(Extracted data entries)
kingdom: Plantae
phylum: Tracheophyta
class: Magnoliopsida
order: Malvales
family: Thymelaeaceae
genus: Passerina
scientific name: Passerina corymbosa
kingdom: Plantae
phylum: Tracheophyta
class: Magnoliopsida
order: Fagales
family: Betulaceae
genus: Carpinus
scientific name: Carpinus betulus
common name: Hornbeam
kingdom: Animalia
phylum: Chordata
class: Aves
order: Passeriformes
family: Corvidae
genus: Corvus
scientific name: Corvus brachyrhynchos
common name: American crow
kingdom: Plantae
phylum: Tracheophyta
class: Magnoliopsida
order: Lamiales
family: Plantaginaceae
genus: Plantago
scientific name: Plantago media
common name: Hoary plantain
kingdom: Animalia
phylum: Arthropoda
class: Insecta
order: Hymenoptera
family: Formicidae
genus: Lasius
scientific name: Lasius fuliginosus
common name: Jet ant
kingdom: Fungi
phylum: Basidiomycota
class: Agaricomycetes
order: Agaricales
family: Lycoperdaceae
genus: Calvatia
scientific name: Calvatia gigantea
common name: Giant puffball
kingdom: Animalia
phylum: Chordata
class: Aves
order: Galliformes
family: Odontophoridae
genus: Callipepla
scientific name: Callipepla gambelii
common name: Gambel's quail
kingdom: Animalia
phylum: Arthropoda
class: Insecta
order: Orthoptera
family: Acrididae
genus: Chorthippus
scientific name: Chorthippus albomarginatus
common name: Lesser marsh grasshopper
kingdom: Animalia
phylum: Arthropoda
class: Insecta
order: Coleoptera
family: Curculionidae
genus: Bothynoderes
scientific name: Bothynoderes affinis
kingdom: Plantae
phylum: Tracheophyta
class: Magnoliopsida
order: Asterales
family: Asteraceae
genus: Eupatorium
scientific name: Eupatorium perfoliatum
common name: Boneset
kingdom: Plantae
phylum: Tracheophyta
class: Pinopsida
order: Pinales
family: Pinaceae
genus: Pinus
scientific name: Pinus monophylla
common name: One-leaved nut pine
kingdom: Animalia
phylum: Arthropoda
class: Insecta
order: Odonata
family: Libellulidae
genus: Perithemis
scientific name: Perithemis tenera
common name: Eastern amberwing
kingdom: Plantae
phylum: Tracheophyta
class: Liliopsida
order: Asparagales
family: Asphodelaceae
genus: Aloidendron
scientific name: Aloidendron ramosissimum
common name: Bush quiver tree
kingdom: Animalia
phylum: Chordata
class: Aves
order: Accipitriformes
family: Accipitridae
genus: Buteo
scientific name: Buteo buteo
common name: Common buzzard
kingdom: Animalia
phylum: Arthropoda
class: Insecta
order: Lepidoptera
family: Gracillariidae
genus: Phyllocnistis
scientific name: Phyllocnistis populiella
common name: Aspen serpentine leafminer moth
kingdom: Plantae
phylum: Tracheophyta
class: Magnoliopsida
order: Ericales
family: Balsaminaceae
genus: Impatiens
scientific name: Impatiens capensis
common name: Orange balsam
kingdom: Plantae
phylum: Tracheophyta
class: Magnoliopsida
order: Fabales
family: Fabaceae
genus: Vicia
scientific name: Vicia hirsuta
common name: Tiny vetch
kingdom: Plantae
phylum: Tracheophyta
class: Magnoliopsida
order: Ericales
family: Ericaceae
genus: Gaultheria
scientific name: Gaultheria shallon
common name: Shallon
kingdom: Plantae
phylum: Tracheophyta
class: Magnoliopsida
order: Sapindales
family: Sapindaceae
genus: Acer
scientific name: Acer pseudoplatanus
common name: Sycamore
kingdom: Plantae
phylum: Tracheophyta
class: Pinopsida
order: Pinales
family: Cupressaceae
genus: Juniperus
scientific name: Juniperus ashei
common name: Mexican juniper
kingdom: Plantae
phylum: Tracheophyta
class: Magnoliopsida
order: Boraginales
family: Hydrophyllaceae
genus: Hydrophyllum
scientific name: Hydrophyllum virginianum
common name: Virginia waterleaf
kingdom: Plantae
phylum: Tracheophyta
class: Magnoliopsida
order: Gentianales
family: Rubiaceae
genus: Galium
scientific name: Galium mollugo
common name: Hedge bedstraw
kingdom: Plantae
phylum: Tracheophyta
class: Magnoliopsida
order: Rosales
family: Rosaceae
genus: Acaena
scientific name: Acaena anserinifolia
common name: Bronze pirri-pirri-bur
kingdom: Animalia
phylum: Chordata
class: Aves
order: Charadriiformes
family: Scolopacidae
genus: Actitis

_Instruction_
Reproduce every line of the records above word for word, from the first to the last.

_Task result_
kingdom: Plantae
phylum: Tracheophyta
class: Magnoliopsida
order: Malvales
family: Thymelaeaceae
genus: Passerina
scientific name: Passerina corymbosa
kingdom: Plantae
phylum: Tracheophyta
class: Magnoliopsida
order: Fagales
family: Betulaceae
genus: Carpinus
scientific name: Carpinus betulus
common name: Hornbeam
kingdom: Animalia
phylum: Chordata
class: Aves
order: Passeriformes
family: Corvidae
genus: Corvus
scientific name: Corvus brachyrhynchos
common name: American crow
kingdom: Plantae
phylum: Tracheophyta
class: Magnoliopsida
order: Lamiales
family: Plantaginaceae
genus: Plantago
scientific name: Plantago media
common name: Hoary plantain
kingdom: Animalia
phylum: Arthropoda
class: Insecta
order: Hymenoptera
family: Formicidae
genus: Lasius
scientific name: Lasius fuliginosus
common name: Jet ant
kingdom: Fungi
phylum: Basidiomycota
class: Agaricomycetes
order: Agaricales
family: Lycoperdaceae
genus: Calvatia
scientific name: Calvatia gigantea
common name: Giant puffball
kingdom: Animalia
phylum: Chordata
class: Aves
order: Galliformes
family: Odontophoridae
genus: Callipepla
scientific name: Callipepla gambelii
common name: Gambel's quail
kingdom: Animalia
phylum: Arthropoda
class: Insecta
order: Orthoptera
family: Acrididae
genus: Chorthippus
scientific name: Chorthippus albomarginatus
common name: Lesser marsh grasshopper
kingdom: Animalia
phylum: Arthropoda
class: Insecta
order: Coleoptera
family: Curculionidae
genus: Bothynoderes
scientific name: Bothynoderes affinis
kingdom: Plantae
phylum: Tracheophyta
class: Magnoliopsida
order: Asterales
family: Asteraceae
genus: Eupatorium
scientific name: Eupatorium perfoliatum
common name: Boneset
kingdom: Plantae
phylum: Tracheophyta
class: Pinopsida
order: Pinales
family: Pinaceae
genus: Pinus
scientific name: Pinus monophylla
common name: One-leaved nut pine
kingdom: Animalia
phylum: Arthropoda
class: Insecta
order: Odonata
family: Libellulidae
genus: Perithemis
scientific name: Perithemis tenera
common name: Eastern amberwing
kingdom: Plantae
phylum: Tracheophyta
class: Liliopsida
order: Asparagales
family: Asphodelaceae
genus: Aloidendron
scientific name: Aloidendron ramosissimum
common name: Bush quiver tree
kingdom: Animalia
phylum: Chordata
class: Aves
order: Accipitriformes
family: Accipitridae
genus: Buteo
scientific name: Buteo buteo
common name: Common buzzard
kingdom: Animalia
phylum: Arthropoda
class: Insecta
order: Lepidoptera
family: Gracillariidae
genus: Phyllocnistis
scientific name: Phyllocnistis populiella
common name: Aspen serpentine leafminer moth
kingdom: Plantae
phylum: Tracheophyta
class: Magnoliopsida
order: Ericales
family: Balsaminaceae
genus: Impatiens
scientific name: Impatiens capensis
common name: Orange balsam
kingdom: Plantae
phylum: Tracheophyta
class: Magnoliopsida
order: Fabales
family: Fabaceae
genus: Vicia
scientific name: Vicia hirsuta
common name: Tiny vetch
kingdom: Plantae
phylum: Tracheophyta
class: Magnoliopsida
order: Ericales
family: Ericaceae
genus: Gaultheria
scientific name: Gaultheria shallon
common name: Shallon
kingdom: Plantae
phylum: Tracheophyta
class: Magnoliopsida
order: Sapindales
family: Sapindaceae
genus: Acer
scientific name: Acer pseudoplatanus
common name: Sycamore
kingdom: Plantae
phylum: Tracheophyta
class: Pinopsida
order: Pinales
family: Cupressaceae
genus: Juniperus
scientific name: Juniperus ashei
common name: Mexican juniper
kingdom: Plantae
phylum: Tracheophyta
class: Magnoliopsida
order: Boraginales
family: Hydrophyllaceae
genus: Hydrophyllum
scientific name: Hydrophyllum virginianum
common name: Virginia waterleaf
kingdom: Plantae
phylum: Tracheophyta
class: Magnoliopsida
order: Gentianales
family: Rubiaceae
genus: Galium
scientific name: Galium mollugo
common name: Hedge bedstraw
kingdom: Plantae
phylum: Tracheophyta
class: Magnoliopsida
order: Rosales
family: Rosaceae
genus: Acaena
scientific name: Acaena anserinifolia
common name: Bronze pirri-pirri-bur
kingdom: Animalia
phylum: Chordata
class: Aves
order: Charadriiformes
family: Scolopacidae
genus: Actitis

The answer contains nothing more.